Si intitola “Luna”, esordio per Filippo Gabbi ovvero Gabber per la musica italiana. Lirica rap, tinte di trap, bellissimo pop che si culla dentro una spiritualità che a noi piace sempre ricondurre a quel modo di pensare “rock” che speriamo sempre non cessi mai di muovere le fila delle motivazioni. “Luna” poi è anche sperimentazione e segnaliamo come tutto (o quasi tutto) di questo suono, di questa tessitura e di questi arrangiamenti, tutto sembra venir fuori dalla sua sola mano. Dunque l’artigianato che però, per essere una prima prova, ha davvero alte qualità da giocarsi. Approfondiamo ma soprattutto mettiamo in circolo la title track ed il suo video che troviamo in rete e che, non me ne vogliate, fidatevi se vi dico che poco ha a che fare con il resto del disco. O almeno con le sue parti più interessanti…

Noi parliamo spesso di rock… andiamo oltre al concetto di genere e di stile ma pensiamo più al rock come un certo modo di vivere davvero la musica. E questo disco di Gabber è assai rock… vero?

Voci archiviate da una raccolta

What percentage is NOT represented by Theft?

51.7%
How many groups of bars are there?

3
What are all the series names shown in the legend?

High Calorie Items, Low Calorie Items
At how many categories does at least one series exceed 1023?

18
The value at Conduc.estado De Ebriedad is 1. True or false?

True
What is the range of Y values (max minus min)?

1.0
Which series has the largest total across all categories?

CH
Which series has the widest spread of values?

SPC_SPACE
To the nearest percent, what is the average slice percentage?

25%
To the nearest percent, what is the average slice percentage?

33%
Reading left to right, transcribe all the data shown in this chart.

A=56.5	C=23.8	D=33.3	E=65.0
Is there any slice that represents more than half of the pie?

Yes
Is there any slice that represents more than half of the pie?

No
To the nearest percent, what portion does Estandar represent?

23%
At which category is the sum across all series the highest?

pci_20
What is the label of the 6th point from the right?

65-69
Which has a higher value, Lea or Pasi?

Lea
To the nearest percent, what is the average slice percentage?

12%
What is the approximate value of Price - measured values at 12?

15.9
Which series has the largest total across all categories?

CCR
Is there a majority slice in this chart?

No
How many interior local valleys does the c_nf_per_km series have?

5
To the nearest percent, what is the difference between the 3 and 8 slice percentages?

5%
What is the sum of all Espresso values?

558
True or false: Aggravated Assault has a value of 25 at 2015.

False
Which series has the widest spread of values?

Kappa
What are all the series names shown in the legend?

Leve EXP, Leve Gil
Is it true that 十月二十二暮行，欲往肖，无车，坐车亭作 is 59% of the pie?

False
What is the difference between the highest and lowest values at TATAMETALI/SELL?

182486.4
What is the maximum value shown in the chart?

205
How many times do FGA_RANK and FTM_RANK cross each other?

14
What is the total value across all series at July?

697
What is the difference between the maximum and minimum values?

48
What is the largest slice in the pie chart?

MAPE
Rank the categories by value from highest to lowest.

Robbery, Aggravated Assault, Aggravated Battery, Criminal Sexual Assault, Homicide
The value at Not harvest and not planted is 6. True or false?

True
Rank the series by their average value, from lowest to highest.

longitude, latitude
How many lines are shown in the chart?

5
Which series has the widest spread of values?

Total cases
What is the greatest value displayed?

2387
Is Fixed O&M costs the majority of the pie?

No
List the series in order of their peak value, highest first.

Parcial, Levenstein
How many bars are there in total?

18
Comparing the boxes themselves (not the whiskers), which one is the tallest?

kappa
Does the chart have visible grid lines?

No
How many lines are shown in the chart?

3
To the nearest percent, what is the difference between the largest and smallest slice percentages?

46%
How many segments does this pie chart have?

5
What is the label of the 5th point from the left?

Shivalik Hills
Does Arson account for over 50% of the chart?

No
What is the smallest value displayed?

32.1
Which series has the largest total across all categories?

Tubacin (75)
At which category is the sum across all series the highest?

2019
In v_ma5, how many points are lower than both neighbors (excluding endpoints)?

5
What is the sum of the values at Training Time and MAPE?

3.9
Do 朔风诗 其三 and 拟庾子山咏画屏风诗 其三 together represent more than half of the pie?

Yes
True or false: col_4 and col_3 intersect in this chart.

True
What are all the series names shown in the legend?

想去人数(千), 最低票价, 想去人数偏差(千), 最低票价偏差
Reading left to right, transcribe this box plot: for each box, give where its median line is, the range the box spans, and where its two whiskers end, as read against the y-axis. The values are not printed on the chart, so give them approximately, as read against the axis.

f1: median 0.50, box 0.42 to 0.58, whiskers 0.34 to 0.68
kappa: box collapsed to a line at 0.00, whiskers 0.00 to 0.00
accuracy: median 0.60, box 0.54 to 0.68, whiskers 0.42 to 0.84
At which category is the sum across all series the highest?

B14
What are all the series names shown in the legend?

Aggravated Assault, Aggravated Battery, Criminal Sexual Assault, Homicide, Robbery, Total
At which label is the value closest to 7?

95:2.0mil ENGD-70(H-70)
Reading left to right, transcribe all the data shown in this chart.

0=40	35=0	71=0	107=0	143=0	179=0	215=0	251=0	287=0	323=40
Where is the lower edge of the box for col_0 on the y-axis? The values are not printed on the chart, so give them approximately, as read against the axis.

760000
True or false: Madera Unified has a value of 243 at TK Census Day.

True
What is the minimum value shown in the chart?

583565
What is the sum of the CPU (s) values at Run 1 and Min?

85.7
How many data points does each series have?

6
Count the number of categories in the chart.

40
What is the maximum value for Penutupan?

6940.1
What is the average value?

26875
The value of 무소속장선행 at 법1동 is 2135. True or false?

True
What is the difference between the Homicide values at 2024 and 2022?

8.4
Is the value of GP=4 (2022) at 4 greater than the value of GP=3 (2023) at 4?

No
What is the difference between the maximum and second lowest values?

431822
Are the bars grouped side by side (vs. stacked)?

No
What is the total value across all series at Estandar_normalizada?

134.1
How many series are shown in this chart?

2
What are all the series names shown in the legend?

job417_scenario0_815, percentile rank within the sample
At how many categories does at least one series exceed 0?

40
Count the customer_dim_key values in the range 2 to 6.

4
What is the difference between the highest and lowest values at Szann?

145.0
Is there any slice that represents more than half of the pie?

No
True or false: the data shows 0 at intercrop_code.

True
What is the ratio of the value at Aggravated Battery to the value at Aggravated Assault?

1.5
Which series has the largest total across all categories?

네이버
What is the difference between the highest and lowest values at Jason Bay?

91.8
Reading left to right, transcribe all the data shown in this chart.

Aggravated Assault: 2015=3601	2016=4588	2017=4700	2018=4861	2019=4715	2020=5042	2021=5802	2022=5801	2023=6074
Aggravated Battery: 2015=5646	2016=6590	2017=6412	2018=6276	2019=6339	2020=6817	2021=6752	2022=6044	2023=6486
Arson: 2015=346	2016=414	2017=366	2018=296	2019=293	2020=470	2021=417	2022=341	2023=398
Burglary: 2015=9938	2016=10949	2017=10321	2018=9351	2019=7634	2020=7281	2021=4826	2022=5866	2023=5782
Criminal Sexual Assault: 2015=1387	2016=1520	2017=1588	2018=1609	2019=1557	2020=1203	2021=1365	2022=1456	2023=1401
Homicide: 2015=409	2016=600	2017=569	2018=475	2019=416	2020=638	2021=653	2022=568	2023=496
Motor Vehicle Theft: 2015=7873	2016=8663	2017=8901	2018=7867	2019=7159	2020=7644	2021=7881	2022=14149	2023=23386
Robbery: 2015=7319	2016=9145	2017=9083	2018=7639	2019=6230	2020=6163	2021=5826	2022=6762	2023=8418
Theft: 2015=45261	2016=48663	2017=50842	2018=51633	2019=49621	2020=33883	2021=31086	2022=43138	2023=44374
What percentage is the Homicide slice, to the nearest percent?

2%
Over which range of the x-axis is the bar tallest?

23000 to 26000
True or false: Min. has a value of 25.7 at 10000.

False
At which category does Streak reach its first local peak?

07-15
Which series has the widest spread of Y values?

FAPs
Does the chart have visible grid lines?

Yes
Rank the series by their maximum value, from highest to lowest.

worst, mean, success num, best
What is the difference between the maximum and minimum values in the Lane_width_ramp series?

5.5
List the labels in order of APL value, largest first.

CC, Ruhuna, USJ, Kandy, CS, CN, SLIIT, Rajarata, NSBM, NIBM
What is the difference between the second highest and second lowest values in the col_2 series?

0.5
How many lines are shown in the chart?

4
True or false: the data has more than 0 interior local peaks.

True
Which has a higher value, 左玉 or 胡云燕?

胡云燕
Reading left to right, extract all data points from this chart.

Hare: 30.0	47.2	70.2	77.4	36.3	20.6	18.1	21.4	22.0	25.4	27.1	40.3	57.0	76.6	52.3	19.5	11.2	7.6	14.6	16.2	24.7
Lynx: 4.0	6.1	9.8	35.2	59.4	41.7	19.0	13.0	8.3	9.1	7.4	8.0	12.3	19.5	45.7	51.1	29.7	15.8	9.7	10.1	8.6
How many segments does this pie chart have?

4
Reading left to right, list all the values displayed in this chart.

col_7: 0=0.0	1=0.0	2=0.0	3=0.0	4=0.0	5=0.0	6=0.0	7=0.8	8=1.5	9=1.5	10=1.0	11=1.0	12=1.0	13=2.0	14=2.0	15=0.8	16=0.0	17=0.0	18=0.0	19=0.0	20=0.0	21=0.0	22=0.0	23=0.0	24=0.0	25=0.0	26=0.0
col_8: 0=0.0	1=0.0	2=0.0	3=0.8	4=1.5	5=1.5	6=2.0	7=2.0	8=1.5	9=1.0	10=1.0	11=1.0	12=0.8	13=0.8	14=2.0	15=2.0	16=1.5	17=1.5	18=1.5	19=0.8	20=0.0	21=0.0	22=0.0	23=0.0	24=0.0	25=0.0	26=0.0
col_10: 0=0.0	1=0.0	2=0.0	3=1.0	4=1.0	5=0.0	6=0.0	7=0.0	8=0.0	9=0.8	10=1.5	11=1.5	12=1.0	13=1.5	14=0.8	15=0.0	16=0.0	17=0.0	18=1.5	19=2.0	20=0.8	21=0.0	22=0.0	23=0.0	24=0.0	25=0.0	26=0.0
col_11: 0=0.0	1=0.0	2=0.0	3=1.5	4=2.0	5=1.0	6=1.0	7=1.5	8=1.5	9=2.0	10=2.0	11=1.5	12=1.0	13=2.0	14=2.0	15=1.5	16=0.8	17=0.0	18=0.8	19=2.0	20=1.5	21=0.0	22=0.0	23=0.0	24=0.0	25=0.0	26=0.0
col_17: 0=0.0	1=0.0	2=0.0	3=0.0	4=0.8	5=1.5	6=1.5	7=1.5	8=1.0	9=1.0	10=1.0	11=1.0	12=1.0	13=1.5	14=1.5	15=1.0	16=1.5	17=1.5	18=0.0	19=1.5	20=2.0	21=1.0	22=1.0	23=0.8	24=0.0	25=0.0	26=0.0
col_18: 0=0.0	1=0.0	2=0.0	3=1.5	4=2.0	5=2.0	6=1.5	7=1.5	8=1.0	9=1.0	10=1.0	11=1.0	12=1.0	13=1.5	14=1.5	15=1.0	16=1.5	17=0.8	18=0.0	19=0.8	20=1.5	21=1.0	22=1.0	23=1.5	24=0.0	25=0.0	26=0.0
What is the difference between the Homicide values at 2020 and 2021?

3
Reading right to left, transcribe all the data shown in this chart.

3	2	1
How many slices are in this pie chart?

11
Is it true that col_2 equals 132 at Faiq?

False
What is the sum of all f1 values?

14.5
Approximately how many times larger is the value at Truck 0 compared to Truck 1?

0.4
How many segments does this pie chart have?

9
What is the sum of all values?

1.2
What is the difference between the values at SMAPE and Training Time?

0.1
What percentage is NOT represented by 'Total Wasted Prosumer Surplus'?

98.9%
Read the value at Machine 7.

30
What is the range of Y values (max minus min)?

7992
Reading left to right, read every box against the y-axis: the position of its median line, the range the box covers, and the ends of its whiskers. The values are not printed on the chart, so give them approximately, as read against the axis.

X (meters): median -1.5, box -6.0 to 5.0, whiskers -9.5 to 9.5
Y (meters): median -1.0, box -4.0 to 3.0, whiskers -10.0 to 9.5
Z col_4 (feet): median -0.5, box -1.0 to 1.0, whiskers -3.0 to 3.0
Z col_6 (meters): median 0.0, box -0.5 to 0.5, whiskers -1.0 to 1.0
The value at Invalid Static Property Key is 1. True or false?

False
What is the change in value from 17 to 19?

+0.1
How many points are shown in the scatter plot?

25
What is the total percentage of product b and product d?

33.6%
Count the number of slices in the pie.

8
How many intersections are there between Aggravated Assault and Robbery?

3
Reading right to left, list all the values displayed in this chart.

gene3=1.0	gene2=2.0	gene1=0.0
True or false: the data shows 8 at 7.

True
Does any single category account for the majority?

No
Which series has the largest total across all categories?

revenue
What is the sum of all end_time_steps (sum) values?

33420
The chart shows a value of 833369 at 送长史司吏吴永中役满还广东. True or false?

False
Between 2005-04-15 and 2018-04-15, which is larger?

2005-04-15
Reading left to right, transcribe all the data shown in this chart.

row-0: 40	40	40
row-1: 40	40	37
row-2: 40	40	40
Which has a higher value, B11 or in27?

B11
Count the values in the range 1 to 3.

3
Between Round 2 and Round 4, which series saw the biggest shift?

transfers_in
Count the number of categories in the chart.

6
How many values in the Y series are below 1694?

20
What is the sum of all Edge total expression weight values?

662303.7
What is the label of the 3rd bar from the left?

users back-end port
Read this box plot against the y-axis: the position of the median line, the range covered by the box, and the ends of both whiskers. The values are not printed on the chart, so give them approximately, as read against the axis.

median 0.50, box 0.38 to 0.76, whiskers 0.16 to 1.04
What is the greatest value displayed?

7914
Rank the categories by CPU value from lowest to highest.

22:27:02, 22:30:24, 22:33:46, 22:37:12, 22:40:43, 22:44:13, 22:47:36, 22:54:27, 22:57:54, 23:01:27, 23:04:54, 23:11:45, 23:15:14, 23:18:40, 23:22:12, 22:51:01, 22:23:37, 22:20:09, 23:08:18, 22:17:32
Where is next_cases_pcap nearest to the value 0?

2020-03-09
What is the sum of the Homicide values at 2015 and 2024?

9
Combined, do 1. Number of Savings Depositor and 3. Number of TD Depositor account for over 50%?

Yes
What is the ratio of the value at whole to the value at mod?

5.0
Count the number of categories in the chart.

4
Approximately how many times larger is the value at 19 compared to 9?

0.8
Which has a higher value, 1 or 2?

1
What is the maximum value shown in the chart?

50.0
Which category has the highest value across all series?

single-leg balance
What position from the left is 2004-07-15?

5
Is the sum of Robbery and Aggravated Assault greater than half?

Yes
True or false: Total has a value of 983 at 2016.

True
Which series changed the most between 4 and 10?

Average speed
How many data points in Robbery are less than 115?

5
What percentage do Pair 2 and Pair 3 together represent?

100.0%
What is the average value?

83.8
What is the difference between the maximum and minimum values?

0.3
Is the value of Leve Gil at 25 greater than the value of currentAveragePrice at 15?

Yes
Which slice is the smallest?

## Serie di compiti
• a. Con quale nome d'arte si presenta Filippo Gabbi nel testo sul suo disco d'esordio?
• b. Prosegui il testo sul disco d'esordio di Filippo Gabbi a partire dall'ultima frase riportata.
I record provengono da una fonte diversa.

## Risposte ai compiti
• a. Gabber.

• b.
Sono davvero troppe le ore passate ascoltando Rock e Metal per non avere influenze sulla maggior parte dei miei lavori. Sono ancora oggi i generi che prediligo, ho suonato tanti anni in band che proponevano quei sound e molta di quell’influenza penso e spero sarà sempre parte di me.

Quanto c’è di tuo, di vita personale… quanto c’è di confessato a te stesso che in altra forma non avevi mai fatto prima?

Beh di vita personale c’è tutto. Tutto quello che mi piace, o per lo meno tantissime cose sono racchiuse nel disco e ne ho parlato senza molti filtri. 

Ad esempio in “È Normale” ho messo dei particolari della mia adolescenza che mi imbarazzavano o pensavo non fosse giusto parlarne “davanti a tutti”. Però ho pensato che faccio musica proprio con l’intento di esprimermi e non avrebbe senso trattenermi. Penso che le persone poi si concentrino su ciò che il testo dice a loro più che vedere cosa intendeva nello specifico l’artista.

Secondo te appunto un disco di un cantautore è più qualcosa che serve a se stessi prima che agli altri?

Ah beh secondo me l’arte dovrebbe essere solo questo, una cosa per se stessi che poi può piacere ed essere condivisa da altri. 

Nel video di “Luna” c’è un teatro che sembra vuoto. Non possiamo dirlo… ma in questo ci viene da pensare. Ha qualche riferimento con il tempo che abbiamo vissuto?

Il Teatro (Fnil Bus Theatre di Praticello, RE) vuoto mentre io canto è il simbolo di qualcosa fatta per se stessi. Insisto su questo punto perché è stato basilare questo concetto per questo disco e per fare musica in generale. È lì che ho trovato la serenità di comporre insieme ai miei migliori risultati.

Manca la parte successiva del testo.